À la tête de l’Orchestre Pygmalion, Raphaël Pichon a su insuffler une vitalité rare à cette musique. La richesse orchestrale, couplée à une précision technique impeccable, a offert une nouvelle vie à une œuvre autrefois censurée et perdue. La mise en scène de Claus Guth, quant à elle, transcende le simple récit biblique pour en faire une réflexion sur la solitude et la destruction intérieure.
Dans le rôle de Samson, Jarrett Ott incarne à la perfection la puissance et la vulnérabilité de ce personnage mythique.

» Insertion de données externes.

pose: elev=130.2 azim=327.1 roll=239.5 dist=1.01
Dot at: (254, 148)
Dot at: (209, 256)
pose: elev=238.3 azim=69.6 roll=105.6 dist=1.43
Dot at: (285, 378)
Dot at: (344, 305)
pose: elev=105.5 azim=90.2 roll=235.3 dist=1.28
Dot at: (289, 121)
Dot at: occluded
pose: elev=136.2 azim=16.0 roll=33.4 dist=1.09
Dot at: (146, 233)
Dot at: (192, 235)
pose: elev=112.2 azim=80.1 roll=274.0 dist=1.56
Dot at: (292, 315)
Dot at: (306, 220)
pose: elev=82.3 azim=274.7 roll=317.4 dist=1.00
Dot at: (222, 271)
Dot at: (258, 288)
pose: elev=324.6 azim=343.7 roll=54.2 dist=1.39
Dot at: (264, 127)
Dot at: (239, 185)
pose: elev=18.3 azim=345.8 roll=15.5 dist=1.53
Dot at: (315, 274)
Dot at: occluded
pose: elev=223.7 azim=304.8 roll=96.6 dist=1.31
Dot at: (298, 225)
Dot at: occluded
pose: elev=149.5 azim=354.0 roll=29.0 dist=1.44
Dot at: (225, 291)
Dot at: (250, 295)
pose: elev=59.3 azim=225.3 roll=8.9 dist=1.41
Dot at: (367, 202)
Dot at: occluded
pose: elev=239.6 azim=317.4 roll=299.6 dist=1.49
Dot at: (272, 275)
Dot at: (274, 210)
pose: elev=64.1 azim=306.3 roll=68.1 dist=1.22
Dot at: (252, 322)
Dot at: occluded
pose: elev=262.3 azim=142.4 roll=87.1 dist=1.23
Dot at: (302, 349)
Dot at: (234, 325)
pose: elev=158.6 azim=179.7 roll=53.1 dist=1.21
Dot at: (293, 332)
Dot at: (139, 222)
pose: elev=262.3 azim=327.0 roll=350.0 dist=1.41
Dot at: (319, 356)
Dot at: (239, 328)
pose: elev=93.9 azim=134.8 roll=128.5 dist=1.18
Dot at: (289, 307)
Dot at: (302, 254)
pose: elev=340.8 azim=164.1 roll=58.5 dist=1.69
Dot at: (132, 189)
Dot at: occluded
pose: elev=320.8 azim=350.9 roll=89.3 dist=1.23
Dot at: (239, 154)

Sa performance vocale est à la fois robuste et nuancée, capturant l’essence tragique de Samson. Dans Cruels tyrans (extrait de Zoroastre), Ott dévoile la rage et la détermination de Samson face à ses oppresseurs. Sa voix puissante résonne avec une autorité indéniable, tandis que dans le duo Je vous revois (Les Fêtes d’Hébé), le baryton americain explore une tendresse et une mélancolie profonde lors de ses interactions avec Dalila. Cette dualité de force et de fragilité rend son interprétation particulièrement émotive et saisissante.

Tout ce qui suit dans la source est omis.